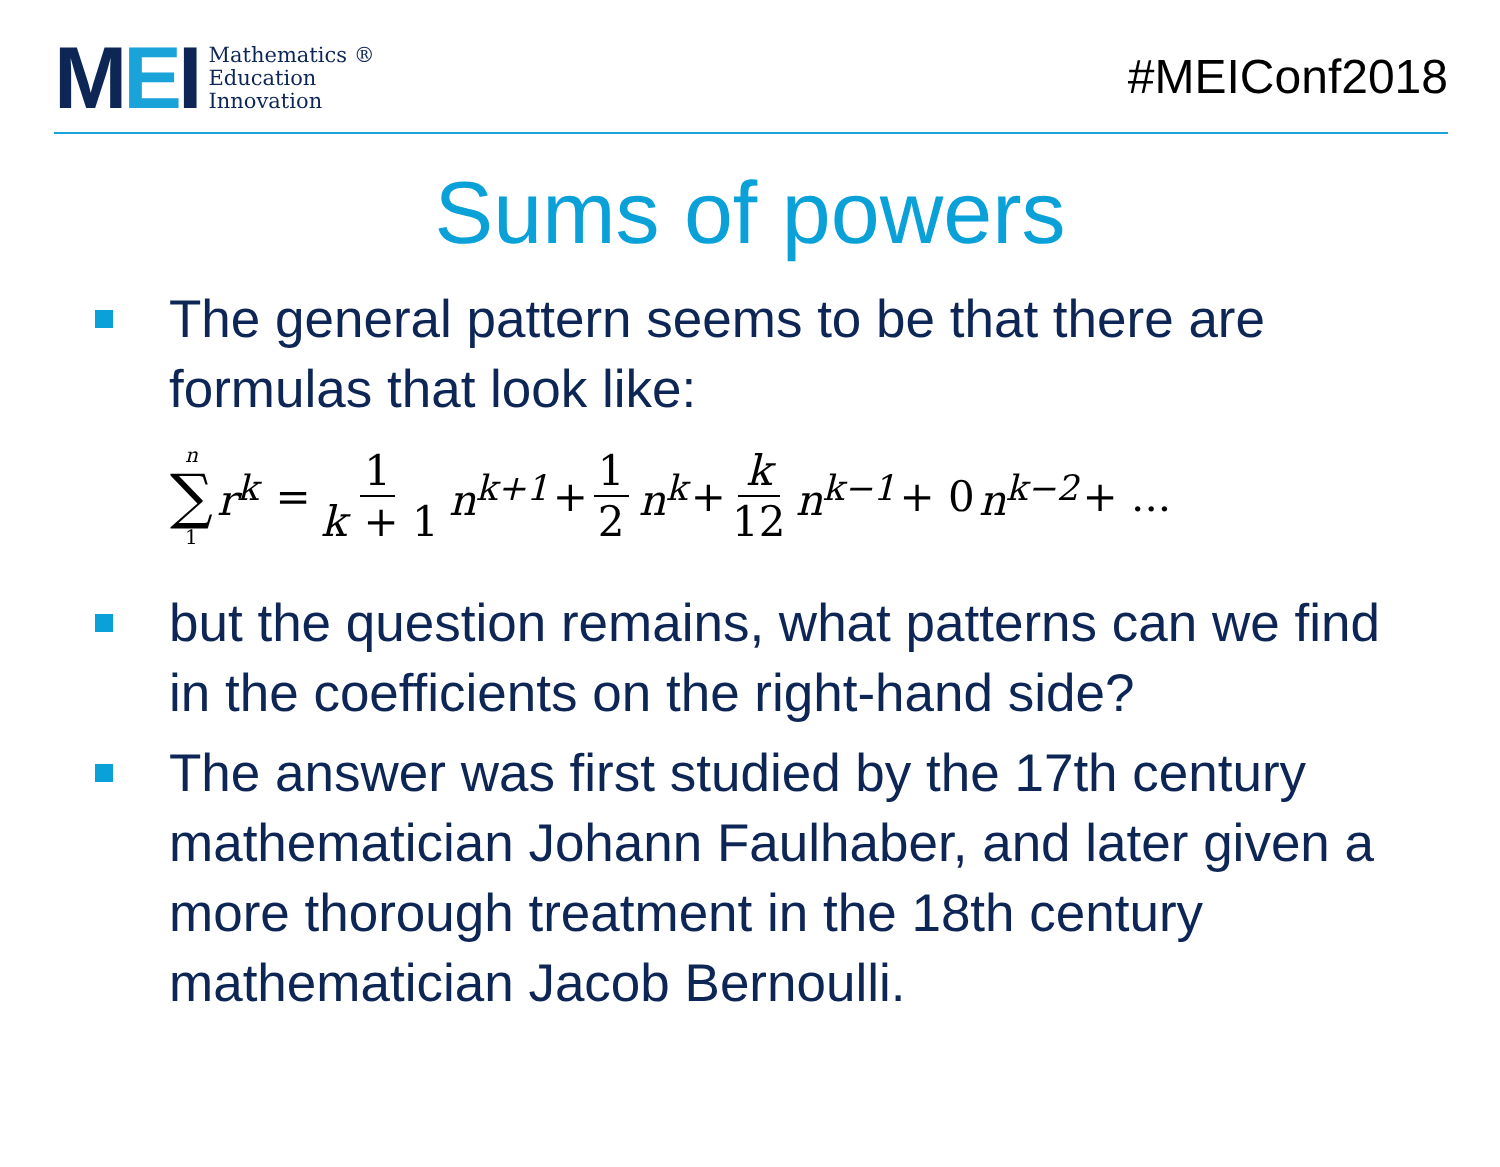MEI
Mathematics ®
Education
Innovation
#MEIConf2018
Sums of powers
The general pattern seems to be that there are formulas that look like:
n ∑ 1 r<sup>k</sup> = 1 k + 1 n<sup>k+1</sup> + 1 2 n<sup>k</sup> + k 12 n<sup>k−1</sup> + 0 n<sup>k−2</sup> + ...
but the question remains, what patterns can we find in the coefficients on the right-hand side?
The answer was first studied by the 17th century mathematician Johann Faulhaber, and later given a more thorough treatment in the 18th century mathematician Jacob Bernoulli.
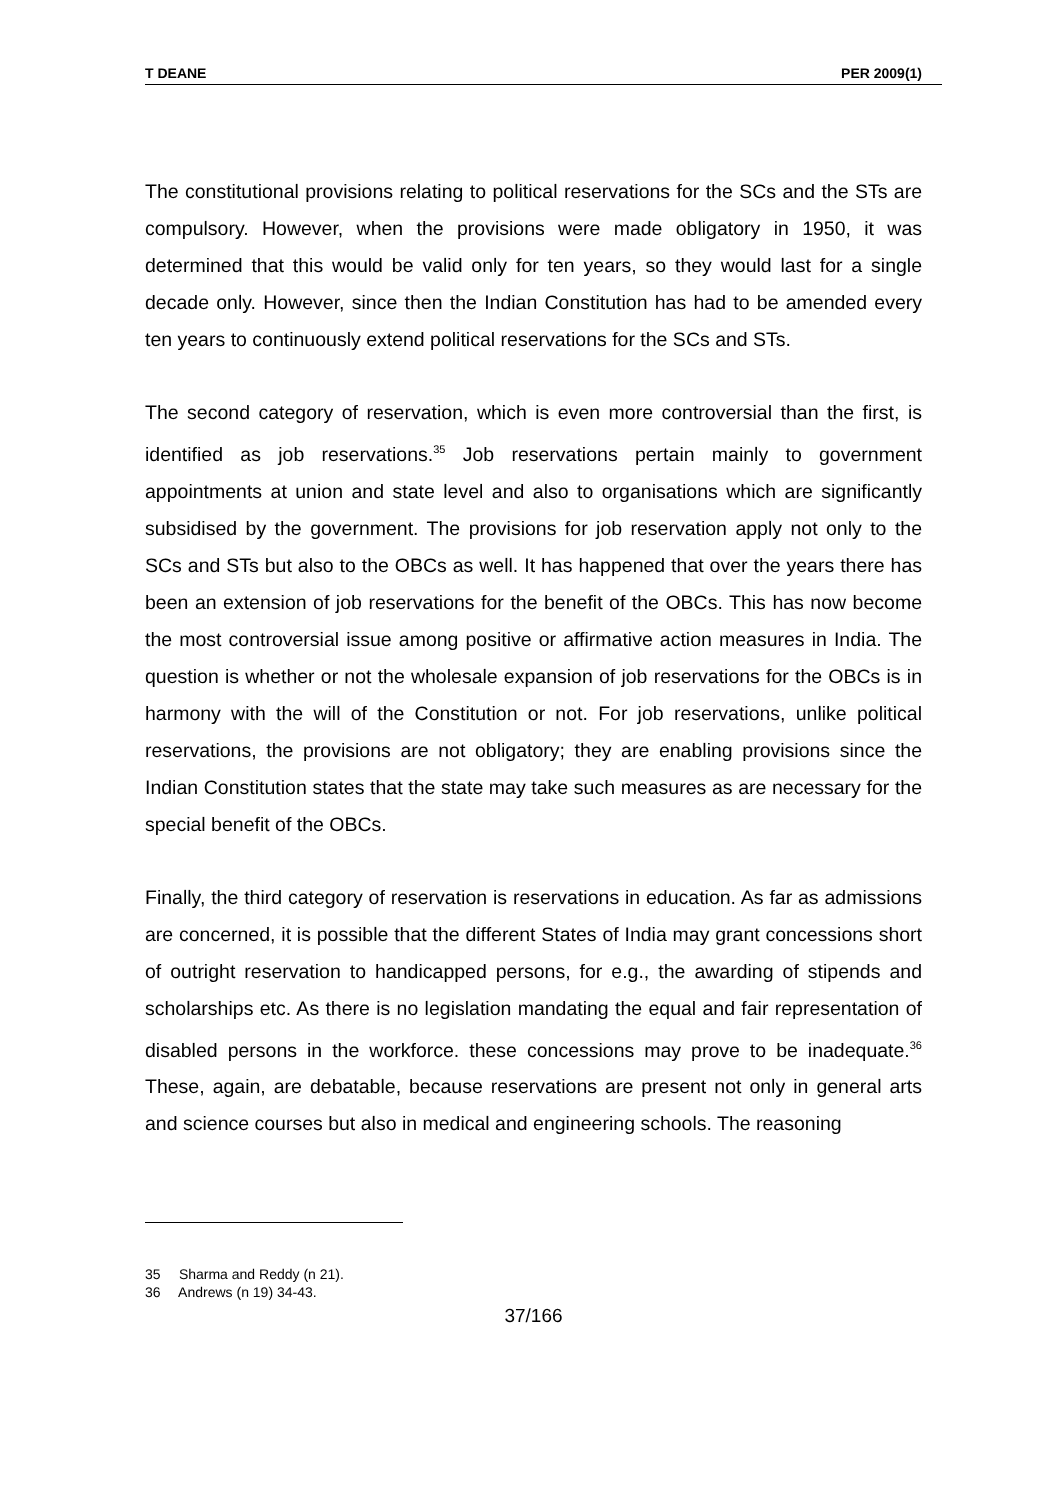T DEANE PER 2009(1)
The constitutional provisions relating to political reservations for the SCs and the STs are compulsory. However, when the provisions were made obligatory in 1950, it was determined that this would be valid only for ten years, so they would last for a single decade only. However, since then the Indian Constitution has had to be amended every ten years to continuously extend political reservations for the SCs and STs.
The second category of reservation, which is even more controversial than the first, is identified as job reservations.<sup>35</sup> Job reservations pertain mainly to government appointments at union and state level and also to organisations which are significantly subsidised by the government. The provisions for job reservation apply not only to the SCs and STs but also to the OBCs as well. It has happened that over the years there has been an extension of job reservations for the benefit of the OBCs. This has now become the most controversial issue among positive or affirmative action measures in India. The question is whether or not the wholesale expansion of job reservations for the OBCs is in harmony with the will of the Constitution or not. For job reservations, unlike political reservations, the provisions are not obligatory; they are enabling provisions since the Indian Constitution states that the state may take such measures as are necessary for the special benefit of the OBCs.
Finally, the third category of reservation is reservations in education. As far as admissions are concerned, it is possible that the different States of India may grant concessions short of outright reservation to handicapped persons, for e.g., the awarding of stipends and scholarships etc. As there is no legislation mandating the equal and fair representation of disabled persons in the workforce. these concessions may prove to be inadequate.<sup>36</sup> These, again, are debatable, because reservations are present not only in general arts and science courses but also in medical and engineering schools. The reasoning
35 Sharma and Reddy (n 21).
36 Andrews (n 19) 34-43.
37/166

### Exercise goal
Taking the records above, print only and exactly the lines from the line with "Mathematics ®" to the line with "T DEANE PER 2009(1)", both kept, and exclude pictures.

### Exercise result
Mathematics ®
Education
Innovation
#MEIConf2018
Sums of powers
The general pattern seems to be that there are formulas that look like:
n ∑ 1 r<sup>k</sup> = 1 k + 1 n<sup>k+1</sup> + 1 2 n<sup>k</sup> + k 12 n<sup>k−1</sup> + 0 n<sup>k−2</sup> + ...
but the question remains, what patterns can we find in the coefficients on the right-hand side?
The answer was first studied by the 17th century mathematician Johann Faulhaber, and later given a more thorough treatment in the 18th century mathematician Jacob Bernoulli.
T DEANE PER 2009(1)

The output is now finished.